## What to produce
The line with "Rendered at 2001 by 1125 pixels." marks where to begin. Please copy it and each line after it to the end of the records below, exactly.

---

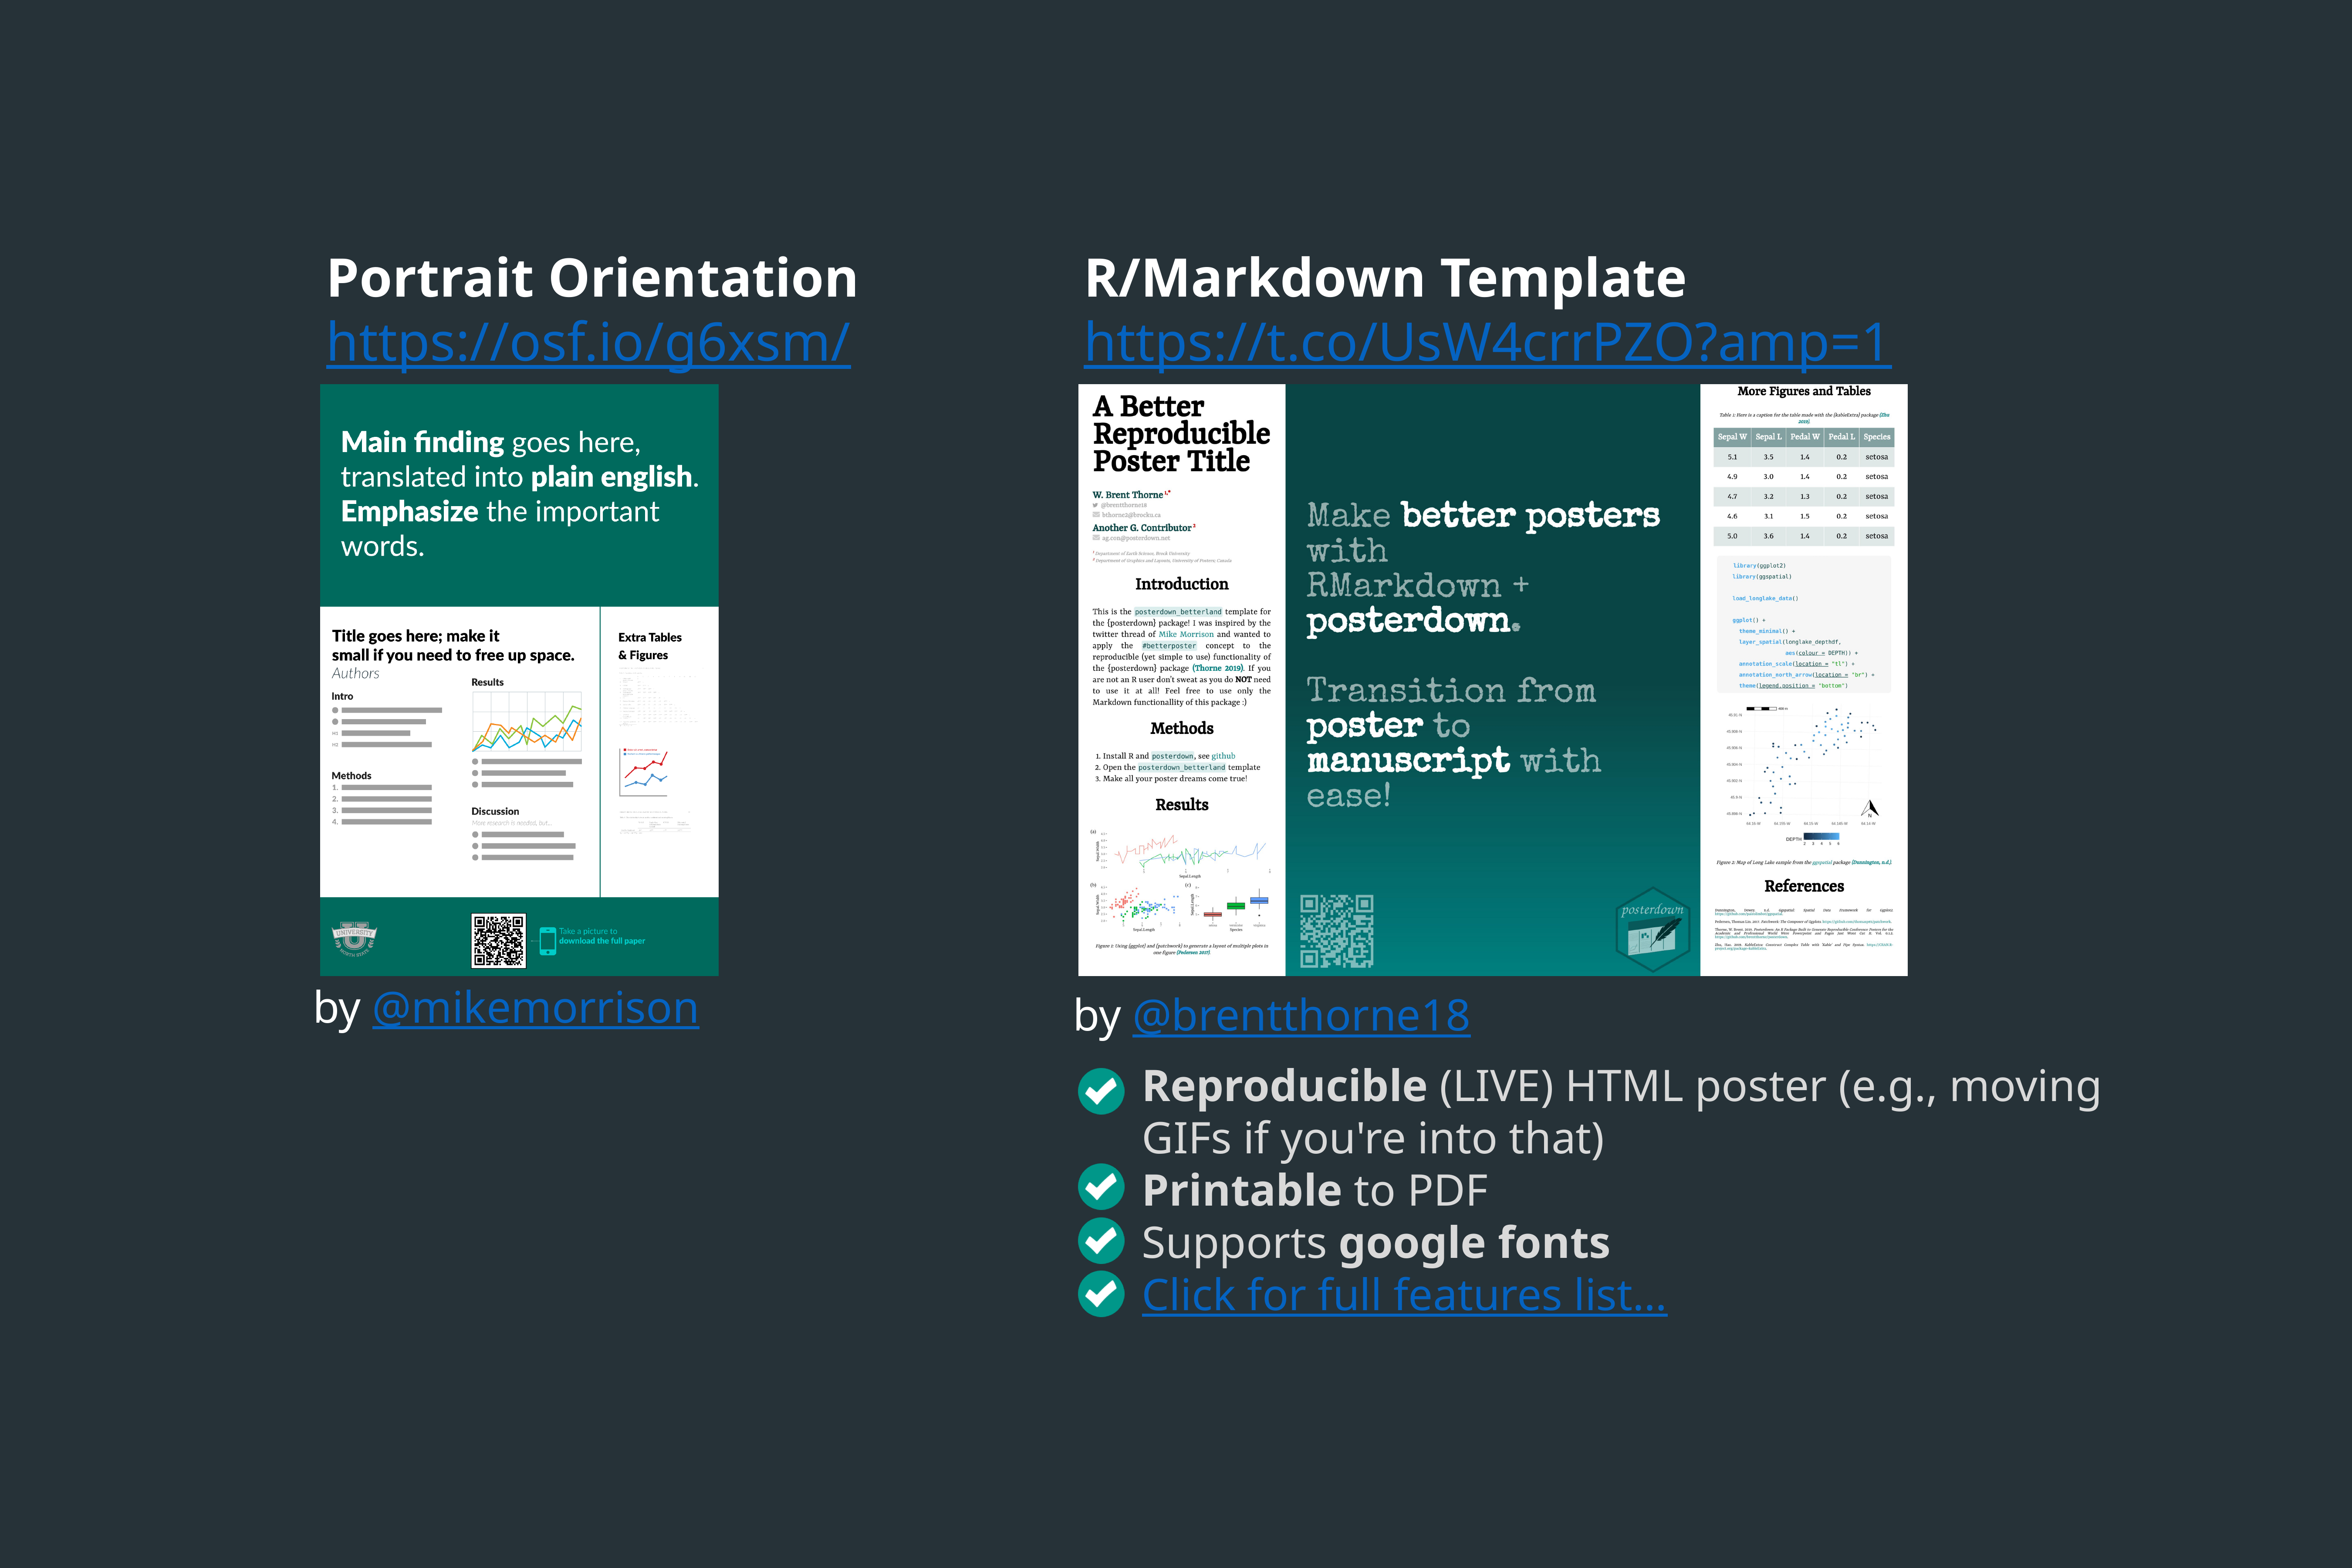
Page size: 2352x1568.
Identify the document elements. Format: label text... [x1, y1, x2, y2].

picture [1078, 1217, 1125, 1264]
text_box Reproducible (LIVE) HTML poster (e.g., moving GIFs if you're into that) Printable to PDF Supports google fonts Click for full features list… [1081, 1054, 2123, 1329]
picture [1078, 384, 1908, 977]
text_box by @mikemorrison [306, 976, 706, 1042]
text_box R/Markdown Template https://t.co/UsW4crrPZO?amp=1 [1077, 240, 2047, 447]
picture [1078, 1163, 1125, 1210]
text_box by @brentthorne18 [1066, 984, 1477, 1050]
picture [1078, 1068, 1125, 1115]
picture [1078, 1271, 1125, 1317]
text_box Portrait Orientation https://osf.io/g6xsm/ [320, 240, 987, 447]
picture [320, 384, 719, 977]
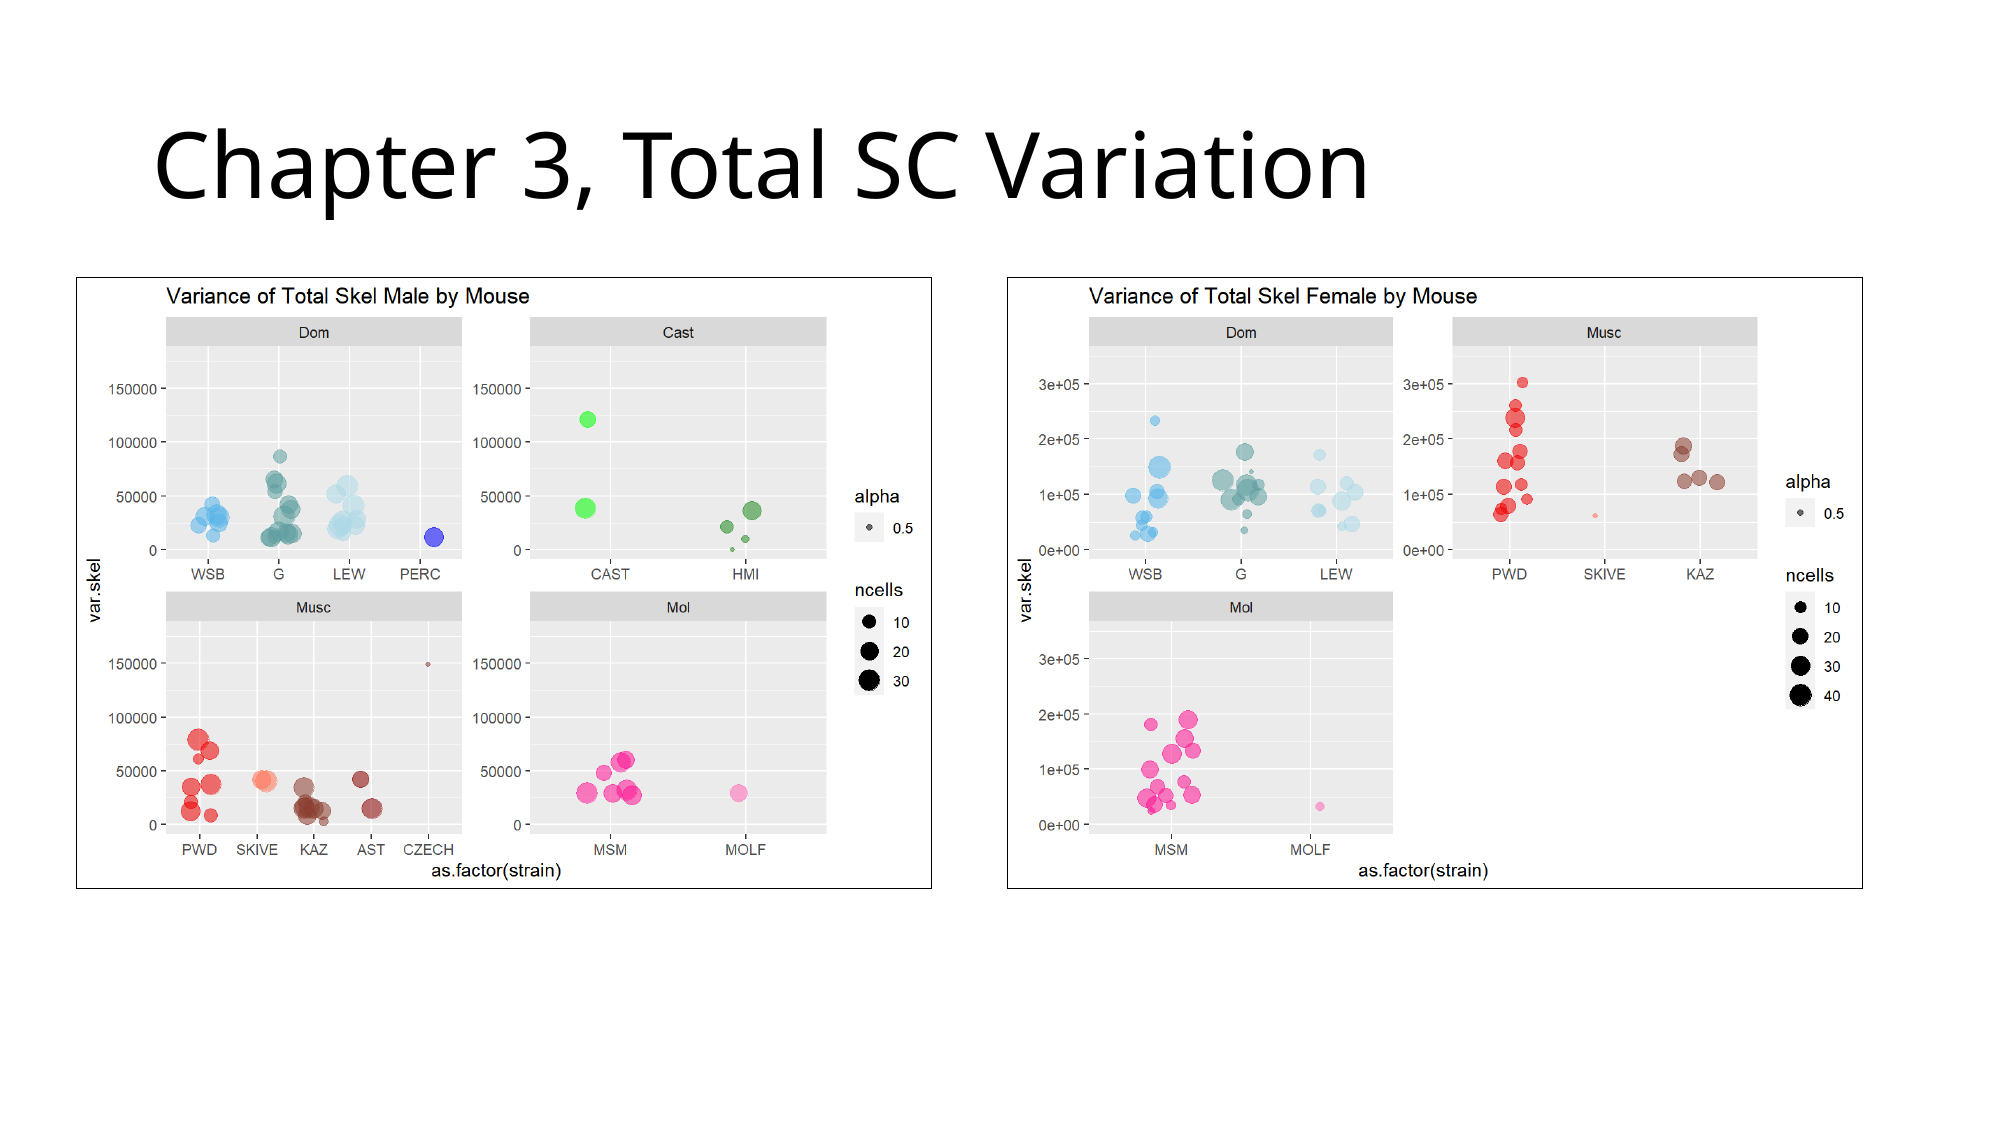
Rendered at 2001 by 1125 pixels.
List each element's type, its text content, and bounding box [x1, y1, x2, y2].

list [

---

## Response box
Rendered at 2001 by 1125 pixels.
List each element's type, its text content, and bounding box [x1, y1, x2, y2].

list [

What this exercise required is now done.